This is what I see folks (like you) say... but who cares? The Spurs not having any good players was their choice, just like the Jazz sitting their good players is a choice. These are both proactive choices their respective teams made. They're effectively the same thing.
And ultimately... again, who cares? If fans of the Jazz and Kings don't like this... they'll respond with their wallets, just like Spurs fans did in the dark years when the stadium wasn't nearly as full and surely concessions and merch sales were down. That's the true cost of tanking. Clubs have decided it is a price they're willing to pay and fans have repeatedly proven they are quick to forgive the sins of the past once the team is good again.
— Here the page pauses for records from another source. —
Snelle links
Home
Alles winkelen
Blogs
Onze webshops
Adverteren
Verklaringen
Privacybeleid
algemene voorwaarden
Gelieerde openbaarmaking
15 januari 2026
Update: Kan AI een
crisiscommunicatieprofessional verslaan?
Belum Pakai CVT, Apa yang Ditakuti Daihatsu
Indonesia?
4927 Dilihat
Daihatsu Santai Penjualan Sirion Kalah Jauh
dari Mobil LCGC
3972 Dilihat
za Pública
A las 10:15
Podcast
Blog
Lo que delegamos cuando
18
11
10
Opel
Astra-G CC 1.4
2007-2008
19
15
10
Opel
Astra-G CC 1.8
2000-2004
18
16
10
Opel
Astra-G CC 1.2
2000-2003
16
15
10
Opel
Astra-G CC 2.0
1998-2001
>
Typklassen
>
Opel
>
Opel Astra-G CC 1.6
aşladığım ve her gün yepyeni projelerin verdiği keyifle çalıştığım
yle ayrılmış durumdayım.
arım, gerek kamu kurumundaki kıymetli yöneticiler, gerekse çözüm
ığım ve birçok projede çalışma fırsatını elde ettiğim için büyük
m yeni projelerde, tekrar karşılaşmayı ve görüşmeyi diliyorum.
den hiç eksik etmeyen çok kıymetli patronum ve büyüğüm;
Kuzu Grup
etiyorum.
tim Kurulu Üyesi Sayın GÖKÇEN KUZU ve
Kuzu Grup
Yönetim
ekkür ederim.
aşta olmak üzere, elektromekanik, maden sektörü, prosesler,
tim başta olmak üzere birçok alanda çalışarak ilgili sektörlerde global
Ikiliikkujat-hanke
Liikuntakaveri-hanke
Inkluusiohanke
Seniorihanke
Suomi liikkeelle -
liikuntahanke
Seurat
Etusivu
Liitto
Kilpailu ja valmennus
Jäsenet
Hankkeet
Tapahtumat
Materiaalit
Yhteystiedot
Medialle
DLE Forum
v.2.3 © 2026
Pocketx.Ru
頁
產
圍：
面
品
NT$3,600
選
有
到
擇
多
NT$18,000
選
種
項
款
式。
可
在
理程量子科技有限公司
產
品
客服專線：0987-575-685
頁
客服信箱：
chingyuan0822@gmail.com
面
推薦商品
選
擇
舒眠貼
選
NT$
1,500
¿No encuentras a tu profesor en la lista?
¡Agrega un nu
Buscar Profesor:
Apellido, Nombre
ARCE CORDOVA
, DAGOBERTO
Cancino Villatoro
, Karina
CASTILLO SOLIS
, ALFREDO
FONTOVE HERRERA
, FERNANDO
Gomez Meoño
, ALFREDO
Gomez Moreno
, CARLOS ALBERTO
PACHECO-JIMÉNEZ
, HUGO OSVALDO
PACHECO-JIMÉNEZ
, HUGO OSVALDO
The only "better lottery systems" that truly eliminate tanking are the ones like
@JMarkJohns suggested, but no one actually wants that because every single major American sport is based upon a system where the worst teams can get better and giving the worst teams the best incoming players is the best way to do that.
At the end of the day - people should just realize there isn't really a happy middle ground. All of the "fix tanking" ideas being thrown really just shift the tanking and gaming of system, but they won't eliminate it. I'm going to be laughing my ass off when whatever they try fails to achieve the stated "fix tanking" objective. The real choice is this: do we want a system that helps the worst teams get better, or do you want a system that completely eliminates tanking? Because it's an either or.
Lastly, the whole conversation is most hilarious to me because there seems to be momentum behind "flatten the odds" but ironically, the last time we flatted the odds was supposedly to eliminate tanking and all it did was create the tanking we are now trying to eliminate

. Every single outcome is easily modeled out to see the outcomes as actors respond to incentives... this isn't even that complex of a game.